Die vierfarbigen Drucke wurden im Offset-Verfahren gedruckt und anschließend im Sieb- oder Tampondruck mit verschiedenen, modernen Techniken veredelt. Wichtig war dem Projektteam nach eigenen Angaben, alles selbst zu machen: Vom Buch-Konzept, den Fotografien, der Gestaltung der einzelnen Monatsseiten bis hin zum Druck lag die gesamte Umsetzung in den Händen der Studierenden. Betreuer Prof. Dr. Karl Schaschek hatte keine konkrete Aufgabenstellung vorgegeben.

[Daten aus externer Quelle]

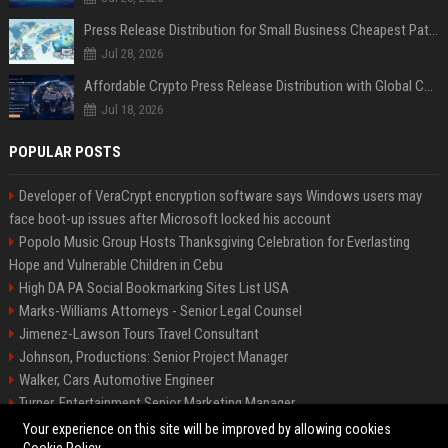
Press Release Distribution for Small Business Cheapest Path to Real Coverage
Jul 28, 2026
Affordable Crypto Press Release Distribution with Global Coverage
Jul 18, 2026
POPULAR POSTS
Developer of VeraCrypt encryption software says Windows users may
face boot-up issues after Microsoft locked his account
Popolo Music Group Hosts Thanksgiving Celebration for Everlasting
Hope and Vulnerable Children in Cebu
High DA PA Social Bookmarking Sites List USA
Marks-Williams Attorneys - Senior Legal Counsel
Jimenez-Lawson Tours Travel Consultant
Johnson, Productions: Senior Project Manager
Walker, Cars Automotive Engineer
Turner, Entertainment Senior Marketing Manager
Lee, Tech Senior Software Engineer
Your experience on this site will be improved by allowing cookies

Für Projektleiter Klaus Meingassner ist der Clou im Druckbuch die Badezimmer-Szene auf der Februar-Kalenderseite. Sie ist mit einem Relieflack gestaltet, sodass sich die Handtücher, der Badeschaum und die Badezimmerfliesen in der Haptik unterschiedlich anfühlen. Wenn man drei unterschiedliche Druckoberflächen auf eine Seite bringen möchte, wären normalerweise auch drei Druckvorgänge nötig, so Meingassner. „Aber ein neues digitales Drucklackverfahren ermöglicht das heute in einem einzigen Vorgang.“ Außerdem können auf der Seite seinem Kommilitonen Henrik Knauber, auf dem Bild in Unterwäsche zu sehen, mit bedruckter Adhäsionsfolie – im digitalen UV-Druck – verschiedene Kleidungsstücke angezogen werden. „Wir haben bewusst nicht erklärt, was auf den einzelnen Seiten zu tun ist“, erklärt Klaus Meingassner. „Die Leser sollen selbst darauf kommen, was es auf der Seite alles zu entdecken gibt und einfach ausprobieren.“

Auch die Verpackung des Druckbuchs sehr aufwendig gestaltet. Sie muss zusammengefaltet werden und dient gleichzeitig als Buchständer.
Zum Projektteam gehören: Judith Adamus, Gina Berthold, Axel von Clausbruch, Michael Dorner, Malaika Jäckle, Henrik Knauber, Klaus Meingassner, Samuel Erhard Kastenhuber, Marco Schlag. Janina Wahl, Manuel Weiler und Tim Wolf.